Yeat's version of the Greek tragedy offers its difficulties--the longer speeches include a number of passages obviously difficult to enunciate clearly--but it is still admirably suited for a modern audience because it stresses the excitement which the play contains. The director, D.J. Sullivan, understands this fact and has recreated Oedipus as a truly gripping piece of theater. Furthermore he and Harold Scott, who portrays the King, also understand the subtle rhythms of the tragedy, for in their hands the play rises through a beautifully timed series of climaxes to the point where Oedipus' anguished scream announces that he at last knows his true situation. Sullivan, happily renouncing any sort of theatrical trickery, kept a tight control over all his performers to make sure that they fit exactly into the shape of the tragedy.

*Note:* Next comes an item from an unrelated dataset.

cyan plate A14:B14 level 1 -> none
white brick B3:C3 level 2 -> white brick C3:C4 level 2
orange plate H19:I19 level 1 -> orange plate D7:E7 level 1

But no director can present a satisfactory Oedipus without a very talented actor in the title role, and in Scott he found one who fits this description. There is absolutely nothing wrong with Harold Scott's performance. All the shadings of the King are here: the young and arrogant saviour of Thebes, the impatient investigator into his own past, and the chastened hero, who submits in a most touching scene, to the will of the new King, Creon.
Just as impressive, in her own way, is the Jocasta of Lisa Rosenfarb. She projects the dignity of the queen of Thebes, and at the same time retains the tenderness of a loving wife. And to watch the horror of realization steal into her eyes as she recognizes that Oedipus is her own son is to witness a consumate piece of acting. A similar attention to the details of a performance can be found in Philip McCopy's portrayal of Tiresias, the blind prophet. In his single but long scene, the man personifies all the calm certaintly of truth.

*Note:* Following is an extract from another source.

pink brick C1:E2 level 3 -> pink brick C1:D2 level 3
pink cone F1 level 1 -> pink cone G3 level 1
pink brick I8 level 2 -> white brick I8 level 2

The other actors too are admirable, particularly Peter Hugens as the First Messenger, Marc Brugnoni as a Herdsman, and Thomas Teal as the leader of the chorus. D.J. Sullivan also deserves special mention for his more than creditable performance as Creon, a role which he took over at practically the last moment.
Sheridan's The Critic, a mannered spoof of theater and society in the eighteenth century, is as different from Oedipus Rex as any play can be, but--partly perhaps because it is so dissimilar--it makes an attractive companion piece to the great tragedy. This play has aged more in its much shorter existence than the Greek drama, yet it still retains much life because many of the subjects of its barbs, including drama criticism and the press, are very much with us today.

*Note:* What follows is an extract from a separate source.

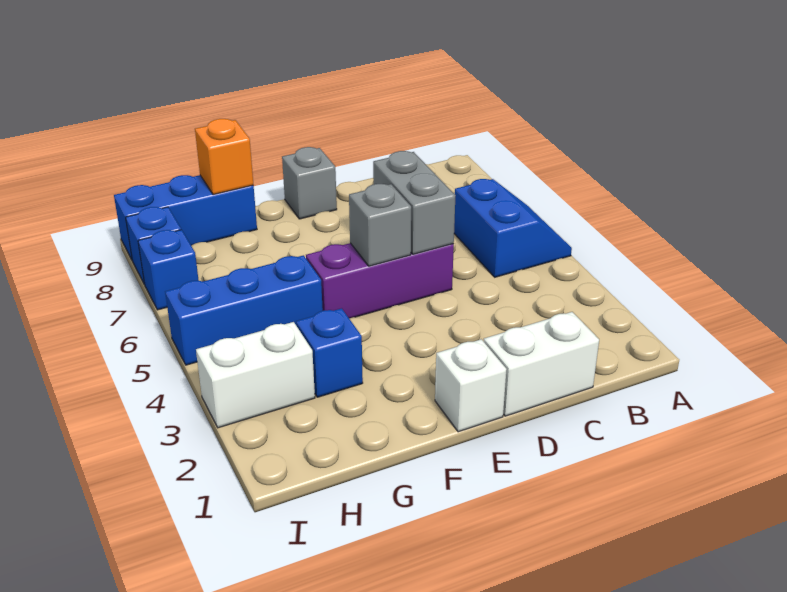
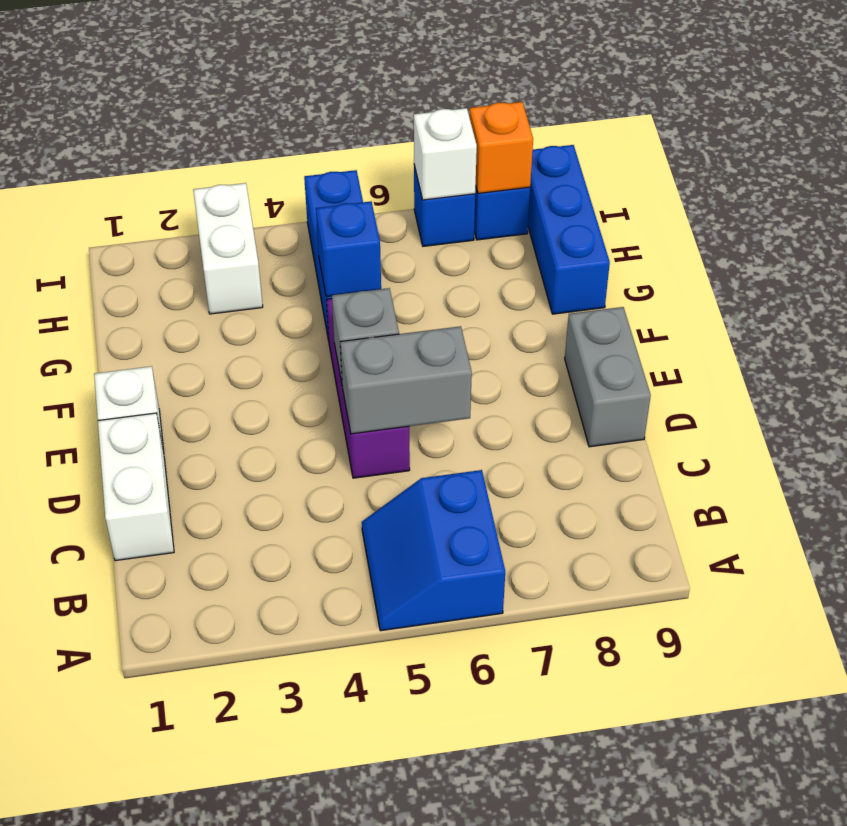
blue slope A5:B6 level 1 top B -> blue slope A5:B6 level 1 top 6
grey brick E9 level 1 -> grey brick D9:E9 level 1
blue brick G3 level 1 -> blue brick G5 level 2
orange brick G9 level 2 -> orange brick I8 level 2
none -> white brick I7 level 2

Once again D. J. Sullivan is in line for praise, this time for his work as director and for his skillful performance in the starring role. As director, he is responsible for inventing a great deal of imaginative and humorous stage business, even though at the end of the piece things become a little chaotic. As star, in the role of a vainglorious playwright named Puff, he reveals a sure sense of comedy. He is particularly amusing in a long, aria-like speech that dissects the advertising techniques of the day with a surety that would make the denizens of Madison Avenue cringe.
The Critic is a somewhat shapeless play, made up of two parts. The first, little more than a series of character sketches, is laid in the home of one Dangle, portrayed ably but with a faintly incongruous accent by James Matisoff. Here, in addition to Puff, another aspiring author named Fret, played by Marc Brugnoni, and a gentleman-about-town called Sneer, portrayed by Robert Jordan, needle each other with polished skill. But Thomas Teal, as a horse-faced and impassive servant, all but steals the scene as the helps his master ceremoniously slip on a corset.
But the comedy does not reach its funniest part until the second scene, a rehearsal of Puff's masterpiece. That play, a wonderful and absurd specimen of eighteenth century tragedy at its tearful best, gives a seemingly endless series of players a chance to rant and spout amusingly grand poetry. All the cast of the play within a play cannot be mentioned, though most of them deserve to be. Particularly outstanding are Nancy Curtis, who shines as the heroine, Eric Martin, as her father, Thomas Eldridge, in the part of Lord Hatton, and John Hallowell, as Leicester.
All these actors, and for that matter also Peter Chermayeff, who designed the sets, and Anne Hollander, who contributed the costumes, set a very high standard with their work. The next production of the season will have to aim high to come within the range of this one.